Sustainability of geoscientific information

Young people—as I was back then—do not really appreciate how quickly their valuable data, painstakingly created graphics, and carefully crafted texts can become unreadable. Here are a few thoughts on this and a recommendation.

In the realm of geosciences, data collection has undergone a significant transformation, transitioning from analog to digital formats. Gone are the days when we relied on paper maps, held geological compasses to rocks, and manually recorded strike and dip of layers on maps. Field notebooks were filled with notes and sketches, and analog cameras captured images. Today, field trips are preceded by comprehensive surveys utilizing satellite remote sensing and digital terrain analysis. Critical localities are then targeted for ground-truthing, where handheld Fourier-transform infrared and X-ray fluorescence spectrometers are employed to determine rock properties. However, it’s important to acknowledge that the value of our older data remains undiminished.

Many of us, with decades of scientific experience, are actively engaged in digitizing old data, particularly when it’s only available in analog form. Instead of simply copying data from old to newer storage media, we open it with updated software versions and save it anew, ensuring its longevity for future generations. I still have some 5¼-inch floppy disks on my shelf, and some storage media that nobody knows anymore, such as magneto-optical disks and ZIP disks, for which I haven’t had any devices to read them with for a long time. Among us, some of us still have slides stored in groups of 100 in plastic boxes on our shelves. While this is commendable and should never be discarded, it raises concerns about the preservation of our historical data. For instance, I have photographs of shorelines around lakes in the central Kenya Rift that have long since vanished, replaced by houses or destroyed by agricultural activities. When we scan these photographs, the quality of the scanned image is never superior to the original, and there’s uncertainty about whether the files will remain readable in 30 years.

This example highlights the importance of considering the sustainability of scientific data, particularly in terms of adopting sustainable data formats and storage solutions. Scientific journals rightly emphasize the need to publish articles along with data, and more recently, the computer code that facilitates the replication of analyses and, ideally, the generation of all figures, even decades after the article’s publication. My 30+ year old MATLAB still works, but what about your Python code? Are you sure you want to use MATLAB Live Scripts, or would you rather save them as UTF-8 Classic Scripts? Where do we store all this, on the journal’s website or on Zenodo, which is operated by CERN?

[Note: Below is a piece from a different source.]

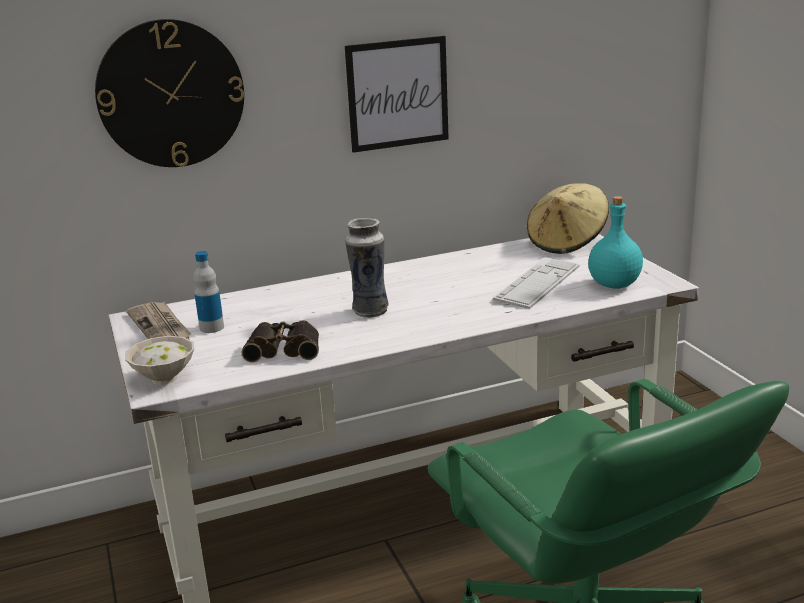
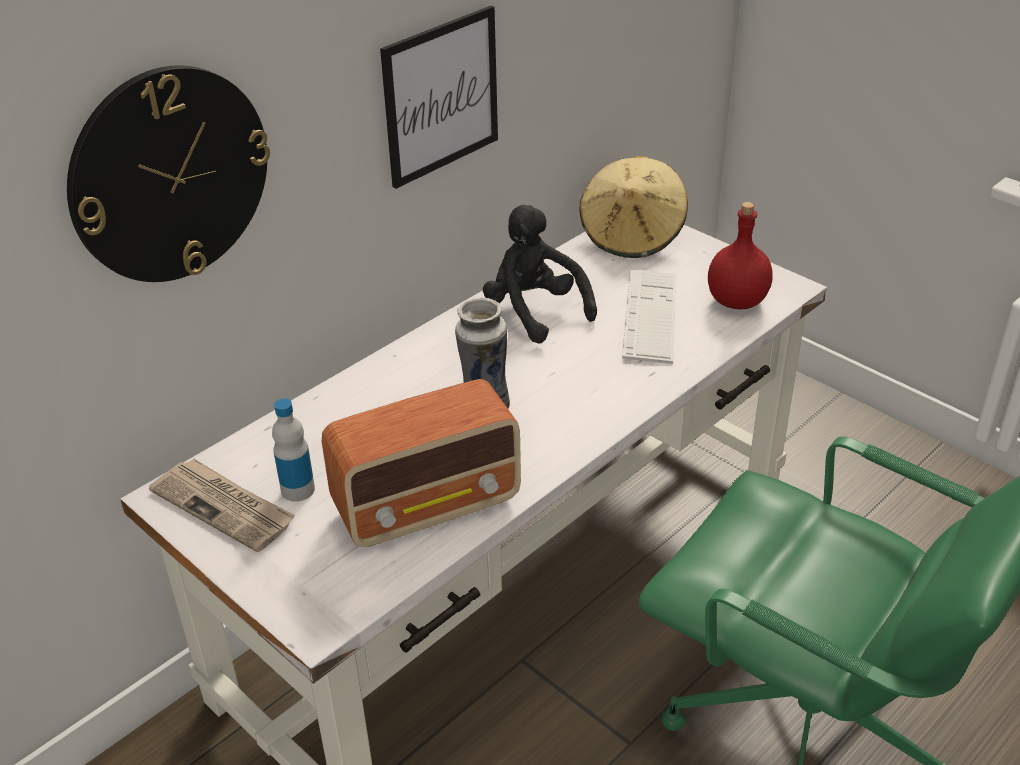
camera: 25 degrees left, 15 degrees up
(164, 379) = (312, 603): white bowl -> none
(284, 349) = (429, 505): binoculars -> radio
(455, 270) = (534, 312): none -> black plush toy
(613, 284) = (735, 301): turquoise bottle -> red bottle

Creating sustainable text documents is just as important as graphics, photos, and tables.  Experience with old Microsoft Word files suggests saving texts in multiple formats simultaneously, hoping at least one will remain readable after decades.  If you’re unsure, consider saving text as UTF-8 or UTF-16, in addition to formats like Word or PDF.  Even if old Word files on readable disks become inaccessible, the text can still be read without retyping. When saving spreadsheets, it’s advisable to save them in multiple formats, including plain text in UTF-8 format, the proprietary formats of spreadsheet programs, a PDF file, and even a paper printout, to ensure data security.

If the graphics, photos, and tables are still legible due to sustainable formats, the information remains available, albeit not in the visually appealing design of a PDF document.  Unfortunately, file formats are prone to loss. Who can be certain that we’ll still be able to read PDF files in 30 years? Whether for MATLAB, Python, or another language, I prefer an open text format for creating and saving graphics, as shown in this example for MATLAB and Python. Here, the consistent use of graphic property names and values ensures that it is clear that the line has a width of 0.75 points and the color according to the RGB code [0.9258 0.6914 0.1250]:

line(data(:,1),fittedcurve_2,...
    'LineWidth',0.75,...
    'Color',[0.9258 0.6914 0.1250]);

I think that young people in particular—as I was back then—don’t really appreciate how quickly their valuable data, painstakingly created graphics, and carefully crafted texts can become unreadable. My advice is to save your data in multiple formats on different storage media, open it and save it regularly, and check that it is readable. And make backups. I have saved my books six times in different locations, in clouds and on a hard drive on a shelf that is not connected to the internet.

This text contains excerpts from my new books, which will be published by Springer next year. The photo in the article shows ~2500-year-old rock art on a basalt cliff  in the southern Turkana Basin, Kenya, a good example of sustainability. Photo: M.H. Trauth.

References

Trauth, M.H., Sillmann, E. (2026) Collecting, Processing and Presenting Geoscientific Information with Python – First Edition. Springer International Publishing, in press.

Trauth, M.H., Sillmann, E. (2026) Collecting, Processing and Presenting Geoscientific Information with MATLAB® – Third Edition. Springer International Publishing, in press.